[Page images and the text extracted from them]
※

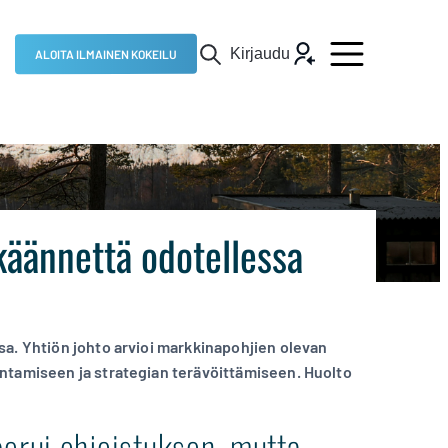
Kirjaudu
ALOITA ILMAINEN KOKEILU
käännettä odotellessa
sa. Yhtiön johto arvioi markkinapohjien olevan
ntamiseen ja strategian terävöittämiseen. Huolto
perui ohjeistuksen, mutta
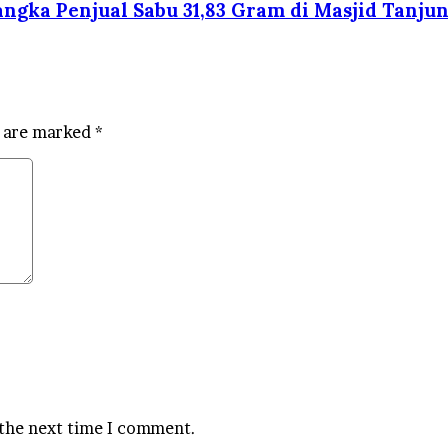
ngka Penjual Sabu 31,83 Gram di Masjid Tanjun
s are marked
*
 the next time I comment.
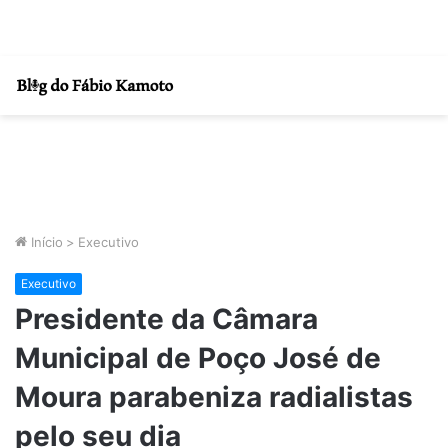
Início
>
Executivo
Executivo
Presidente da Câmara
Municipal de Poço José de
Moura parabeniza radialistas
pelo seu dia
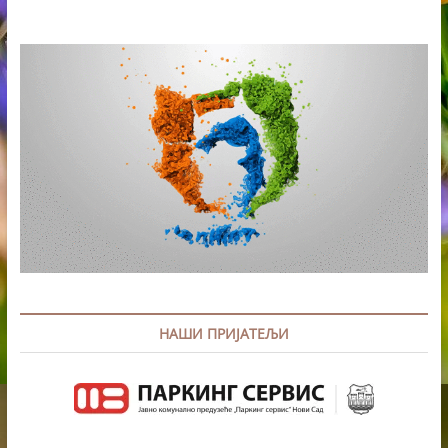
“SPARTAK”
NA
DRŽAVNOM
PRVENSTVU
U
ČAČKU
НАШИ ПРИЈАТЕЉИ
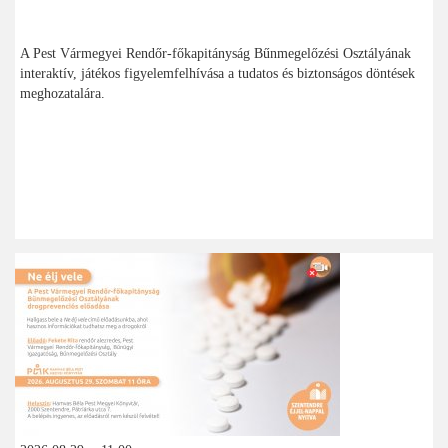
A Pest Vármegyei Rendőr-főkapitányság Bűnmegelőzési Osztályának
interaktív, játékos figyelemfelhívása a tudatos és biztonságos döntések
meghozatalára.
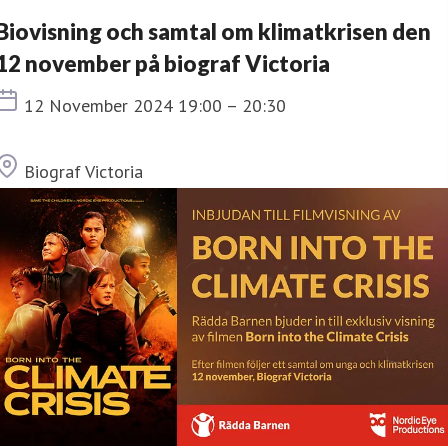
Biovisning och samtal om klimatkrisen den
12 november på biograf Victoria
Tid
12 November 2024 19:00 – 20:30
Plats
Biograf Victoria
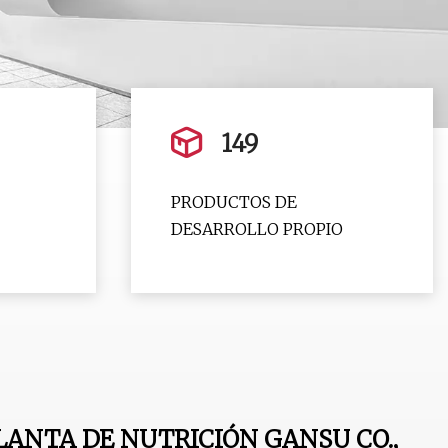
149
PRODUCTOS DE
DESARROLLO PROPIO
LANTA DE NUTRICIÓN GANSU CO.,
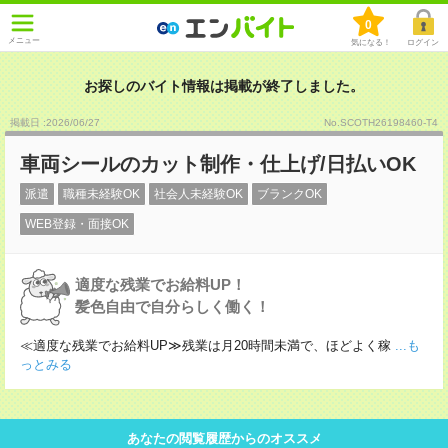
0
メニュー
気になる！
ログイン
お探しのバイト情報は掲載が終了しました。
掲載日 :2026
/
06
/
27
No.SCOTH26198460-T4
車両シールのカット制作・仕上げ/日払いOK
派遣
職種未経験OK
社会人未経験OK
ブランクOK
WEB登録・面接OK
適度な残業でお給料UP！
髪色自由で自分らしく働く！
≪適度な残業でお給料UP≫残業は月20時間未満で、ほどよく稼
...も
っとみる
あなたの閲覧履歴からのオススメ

※

- TASK OBJECTIVE
Format every line of text from all the records above as a numbered list, skipping any blank lines. Leave the pictures out of your answer.

- TASK RESULT
1. Kirjaudu
2. ALOITA ILMAINEN KOKEILU
3. käännettä odotellessa
4. sa. Yhtiön johto arvioi markkinapohjien olevan
5. ntamiseen ja strategian terävöittämiseen. Huolto
6. perui ohjeistuksen, mutta
7. ngka Penjual Sabu 31,83 Gram di Masjid Tanjun
8. s are marked
9. *
10.  the next time I comment.
11. Início
12. >
13. Executivo
14. Executivo
15. Presidente da Câmara
16. Municipal de Poço José de
17. Moura parabeniza radialistas
18. pelo seu dia
19. “SPARTAK”
20. NA
21. DRŽAVNOM
22. PRVENSTVU
23. U
24. ČAČKU
25. НАШИ ПРИЈАТЕЉИ
26. A Pest Vármegyei Rendőr-főkapitányság Bűnmegelőzési Osztályának
27. interaktív, játékos figyelemfelhívása a tudatos és biztonságos döntések
28. meghozatalára.
29. Biovisning och samtal om klimatkrisen den
30. 12 november på biograf Victoria
31. Tid
32. 12 November 2024 19:00 – 20:30
33. Plats
34. Biograf Victoria
35. 149
36. PRODUCTOS DE
37. DESARROLLO PROPIO
38. LANTA DE NUTRICIÓN GANSU CO.,
39. 0
40. メニュー
41. 気になる！
42. ログイン
43. お探しのバイト情報は掲載が終了しました。
44. 掲載日 :2026
45. /
46. 06
47. /
48. 27
49. No.SCOTH26198460-T4
50. 車両シールのカット制作・仕上げ/日払いOK
51. 派遣
52. 職種未経験OK
53. 社会人未経験OK
54. ブランクOK
55. WEB登録・面接OK
56. 適度な残業でお給料UP！
57. 髪色自由で自分らしく働く！
58. ≪適度な残業でお給料UP≫残業は月20時間未満で、ほどよく稼
59. ...も
60. っとみる
61. あなたの閲覧履歴からのオススメ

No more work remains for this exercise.